In silico modelling strategy and implementation. (A) Combination of highly conserved promoter cis-motifs identified from genes expressed during a particular disease (transcriptomic profile represented by microarray) and used to construct promoter model. Specific promoter model can be implemented to identify novel genes (represented by red dots on underlying grey microarray) that can otherwise not be identified by conventional gene expression profile. (B) In addition, promoter model can be used to predict putative (i) regulatory pathways and (ii) TF-targets.
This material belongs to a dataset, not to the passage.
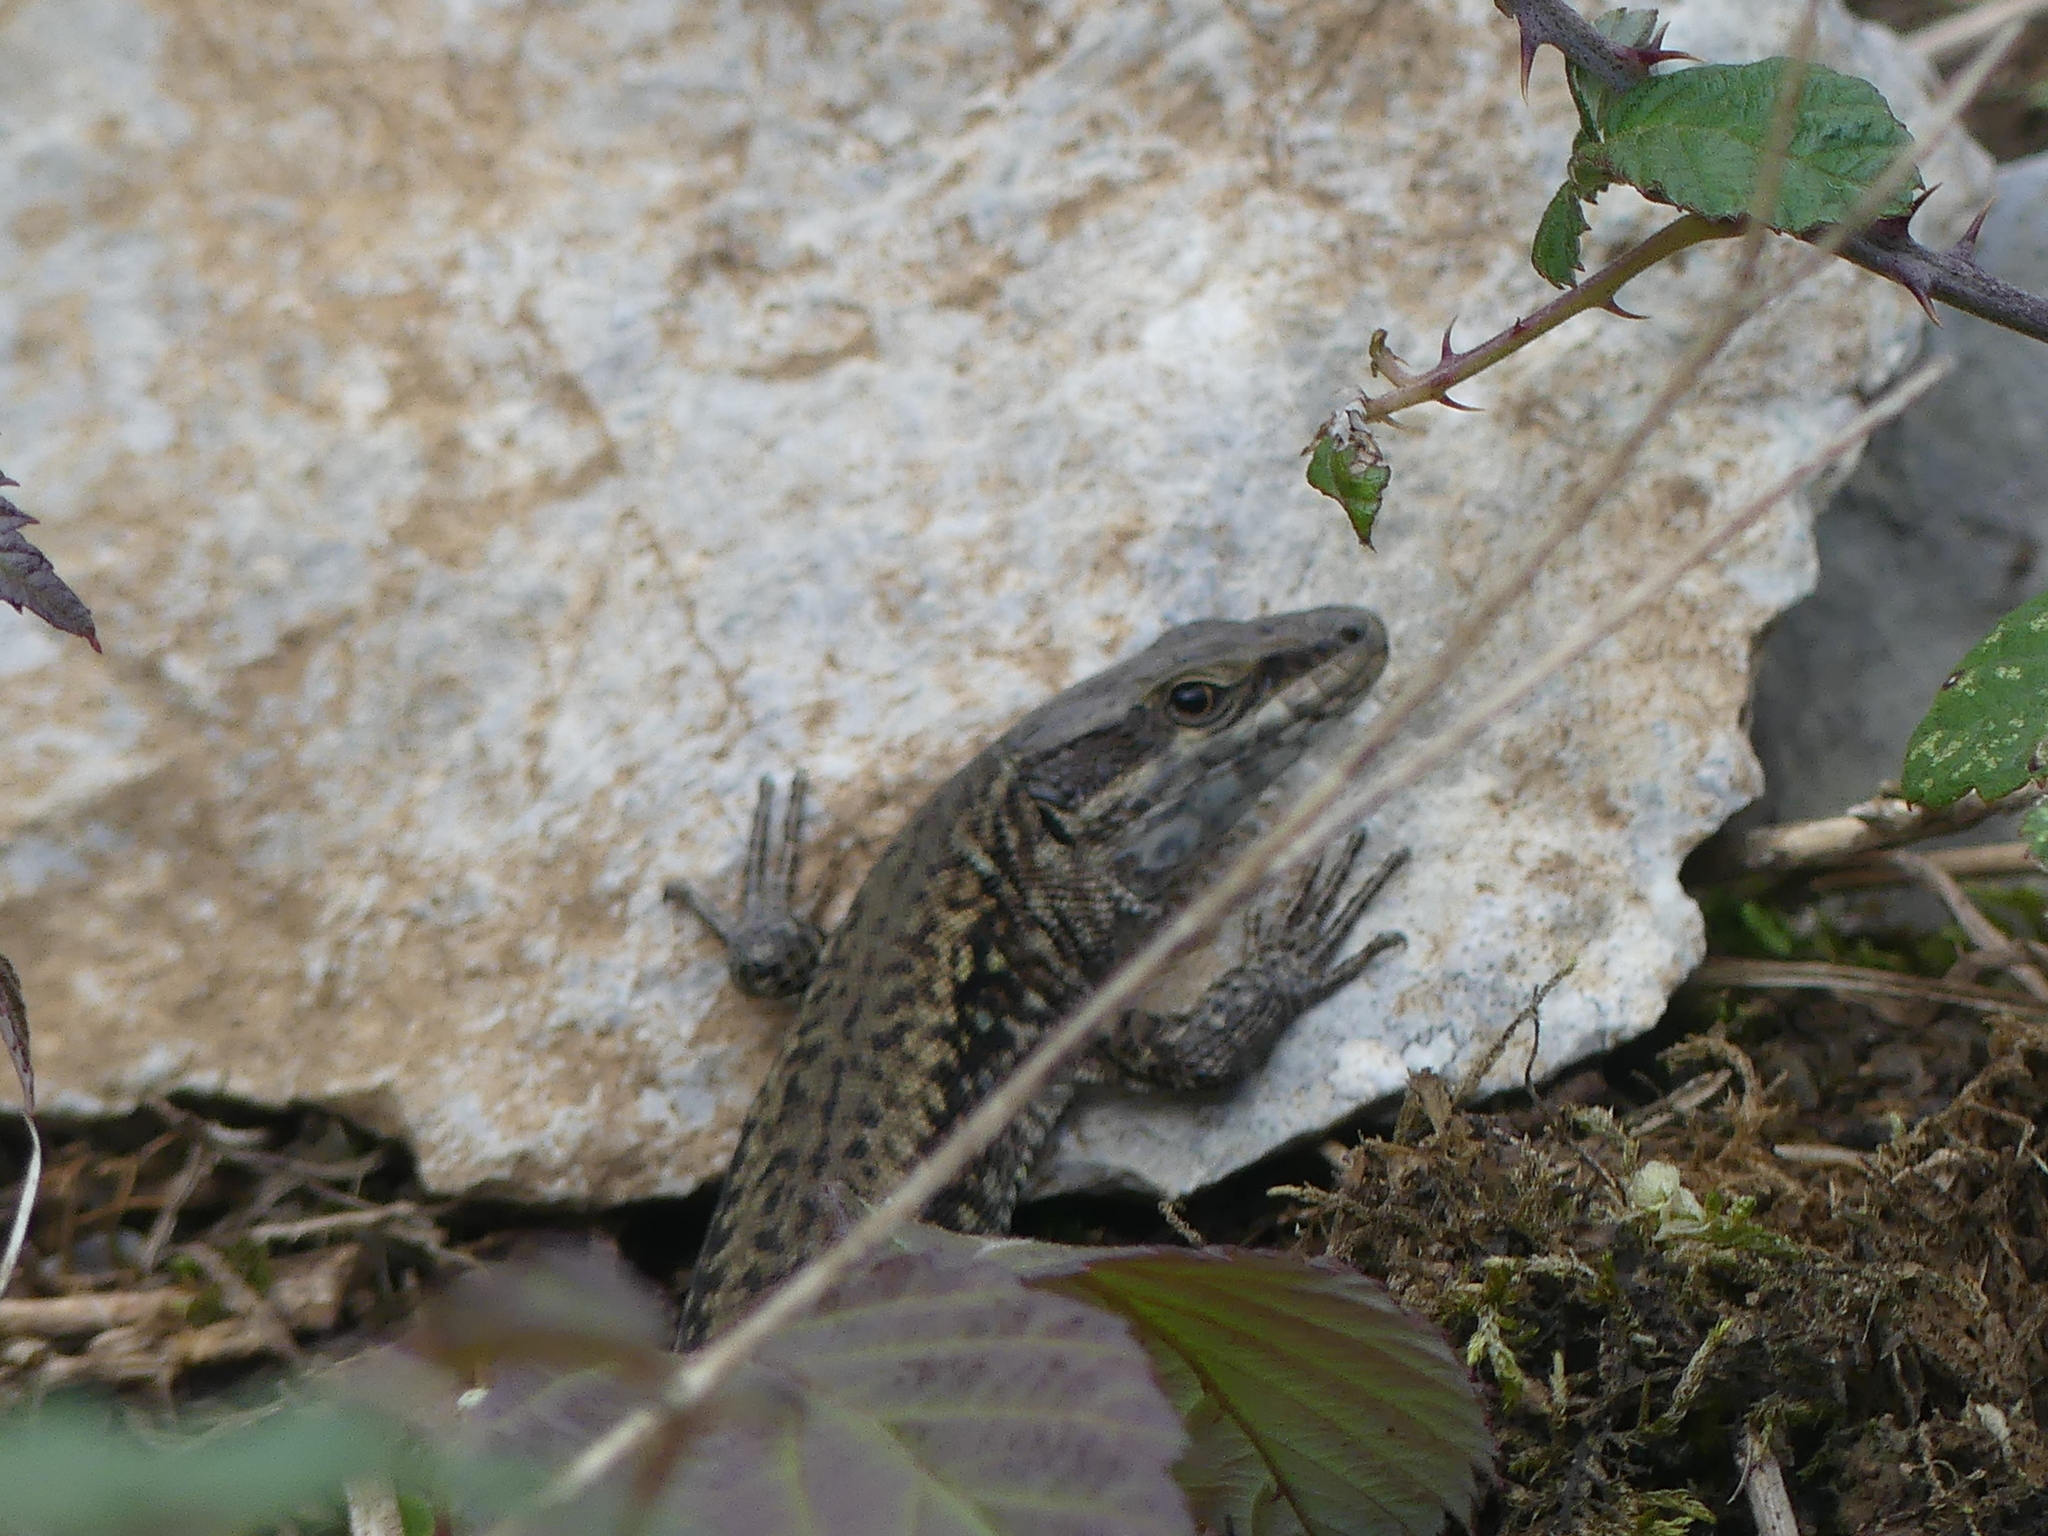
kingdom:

This in silico bottom-up strategy is based on the concept of using a conserved regulatory promoter area (represented as a model) to predict (combining literature database mining) a central TF-target and/or so-called ‘master regulator’ (regulating a specific cascade of genes during a particular biological process). This information could be valuable for the development of a therapeutic agent affecting a central molecular regulator.

Conclusion

The principles of several regulatory mechanisms have been well characterized individually; however, gaining a holistic insight into the complexity of orchestrated regulatory events remains a challenge. While gaps in our appreciation of transcriptional regulation still remain, advances in bioinformatics and high-throughput technologies such as ChIP-on-chip have greatly extended our reach into the discovery of novel promoters as well as enhancer elements, allowing a more accurate modelling of the regulatory code in cis-context. Consequently such models can be used to identify and/or predict transcriptional activation and signalling in fundamental research endeavours and biopharmaceutical applications. The studies described in this review have laid the groundwork for future investigations integrating the concept of promoter modelling as a tool in molecular medicine.